Sunday, January 9, 2011

Compassion means

Compassion means being able to put yourself in another's shoes, if only for an instant.

I often post quotes from the Dalai Lama. He is always talking about compassion. That the answer to the world's problems is compassion. If you really see the opposition as human, as being the same as you, then you can work together. It sounds so simple that I don't understand why we don't do it. When I see mean spiritedness, it always knocks me out. I just want to shake the dense one. I usually don't understand why I have gotten upset and why I can't make my point.

The press conference in Mississippi was playing on the TV in the break room on Friday. Two sisters who had life sentences for armed robbery were being released from prison on the condition that one give the other a needed kidney. Turns out they only got $11.00 during the robbery. Turns out that one of them had three children, seven, three, and eleven months who are all grown up now. I do not know the details of the crime and trial. But I know that the punishment did not fit the crime and you have to be pretty desperate to commit armed robbery, especially if you are not good at it.
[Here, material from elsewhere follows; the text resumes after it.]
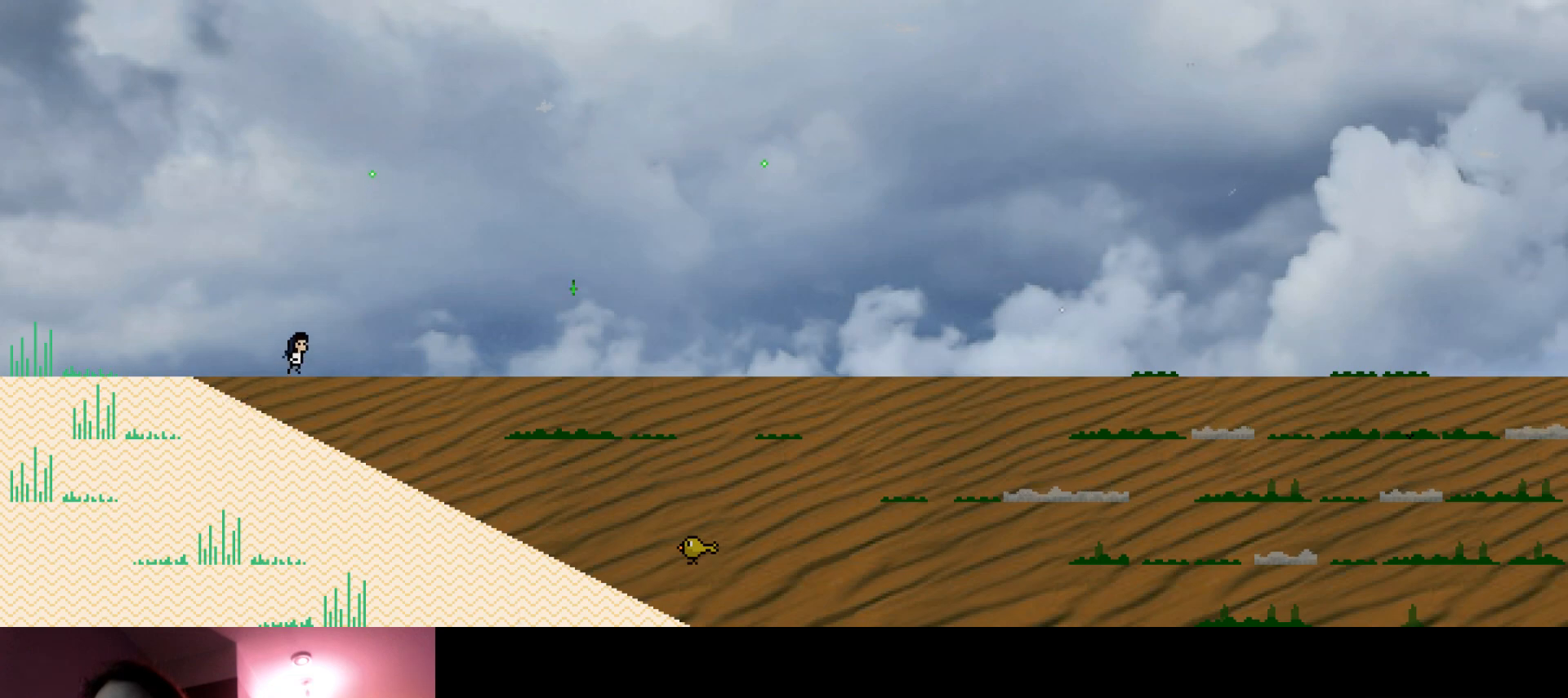
{"keys": ["right", "up"], "events": [[433, "s", "up"]]}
While I was sitting there watching the press conference, discussion was going on around me. One man insisted that "If you did the crime, you had to do the time." He was insistent that they should have thought about that before they held the man up. He COULD NOT see any other point than his own. He could not put himself in their shoes for just a minute. (Bold, capitals, and underlining is to make the point of how unable he was to show ANY compassion.) He could not imagine being a young, impoverished, uneducated, ignorant, desperate unwed mother of three in Mississippi. I tried to tell him how little money a woman like that would get in Minnesota, no less Mississippi, one of the poorest states in the nation, but he could not understand. For him, it was all about thinking first and consequences.


I believe in consequences. I do. But I also know that none of us is perfect and that there have been times I paid too much for the little I did, and other times when Providence did not make me pay as much as I should have, all things being equal. 
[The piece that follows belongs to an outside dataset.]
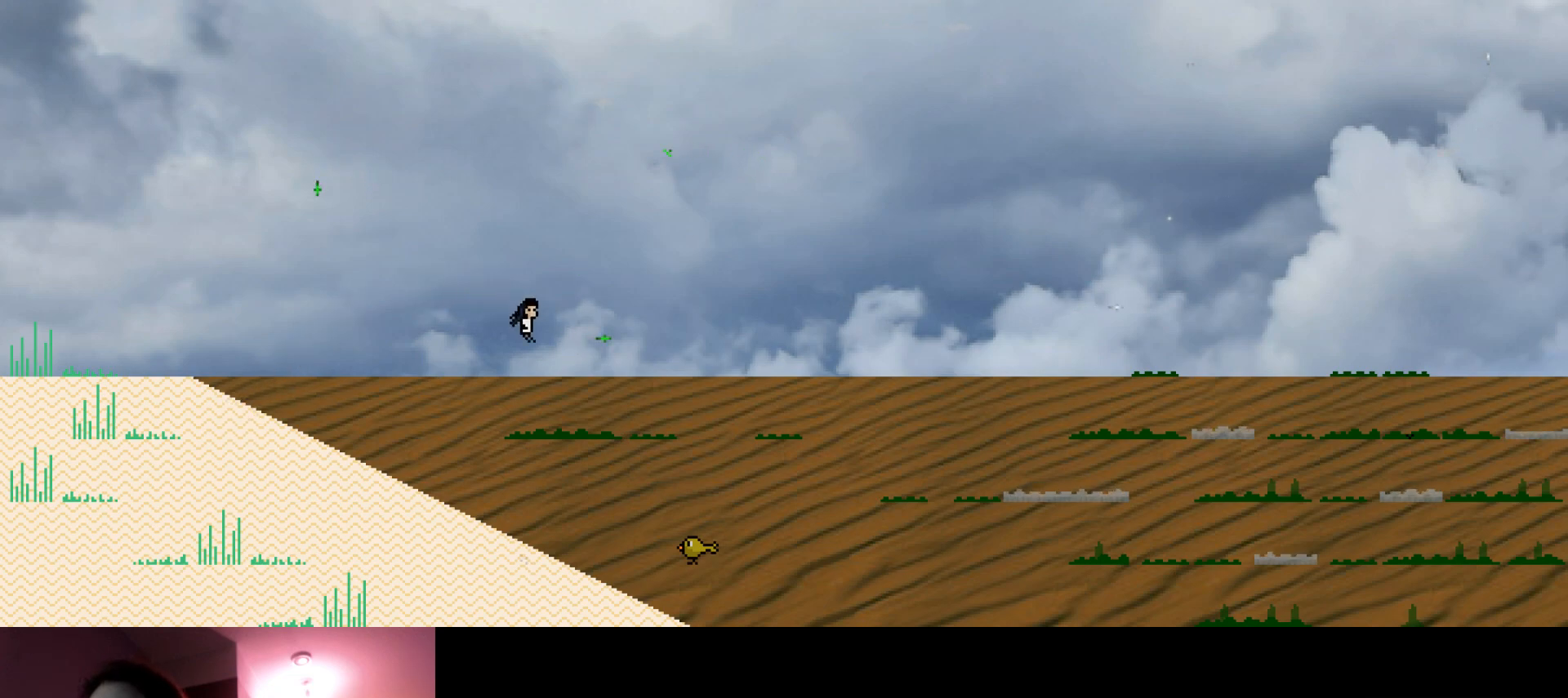
{"keys": ["right", "s", "up"], "events": [[333, "s", "down"]]}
Because the Arab States do not see the right of Israel to exist, and because the Israelis do not see the Palestinians as equal partners, strife exists. Because the legislators who have government health care do not have compassion, millions of Americans have either inadequate or no health care coverage. Because people of all parties and persuasions have an I, me, mine, attitude, true progress cannot be made to alleviate the suffering of the world.
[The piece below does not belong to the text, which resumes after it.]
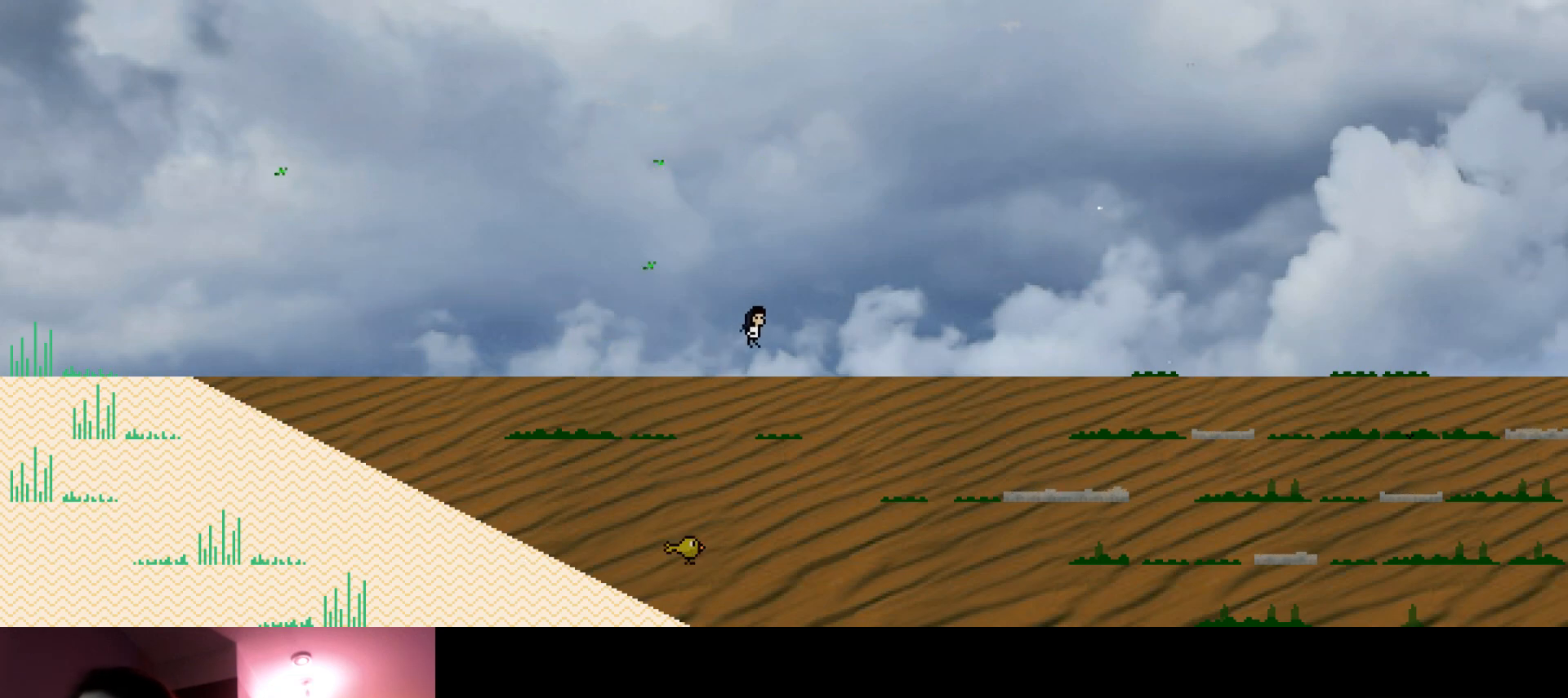
{"keys": ["right", "up"], "events": [[133, "s", "up"]]}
When corporations, who are not separate entities, but are made up of people, have no compassion for the people who create their riches, pollution of land and wholesale despair of workforces occur. Give the workers as little possible. Do not provide enough latrines or time to use them, and two things occur. Either you create a criminal class who cannot live that way, or one of scared, hopeless people. These are outrages that happen in the athletic shoe factories of Indonesia. Yet it has been documented that outrages such having to urinate while standing in a chicken processing plant also occur in the United States. It is not only the low paid who have to sacrifice. There is a young, mother of three I know who makes a good salary but had to take home hours of work every night. Her life belonged to the corporation too.

What is it that we as individuals can do? We can try to see our opposition as humans with human characteristics. We can try to stop demonizing anyone who thinks other than the way we do. Paul Wellstone was amazing at being friends with people with whom he did not agree. We can try to be a little nicer. We can work a little harder for the things we believe in.

I suffered for eight years of the Bush presidency without a shred of compassion for the President. I still don't know what our and his karma was. I don't think I will ever understand how his election occurred. But the day I saw a confused, unpopular man walk onto the inauguration stage, and then fly away, I learned compassion. I saw him as human and I could no longer hate. I also saw I had to give up hating him, which in some weird way I enjoyed. Don't get me wrong. The actions of his administration are still an anathema to me, but I can't hate him personally anymore. Unfortunately I have not come to a compassionate point of view towards Cheney, Rove, and the other band of criminals.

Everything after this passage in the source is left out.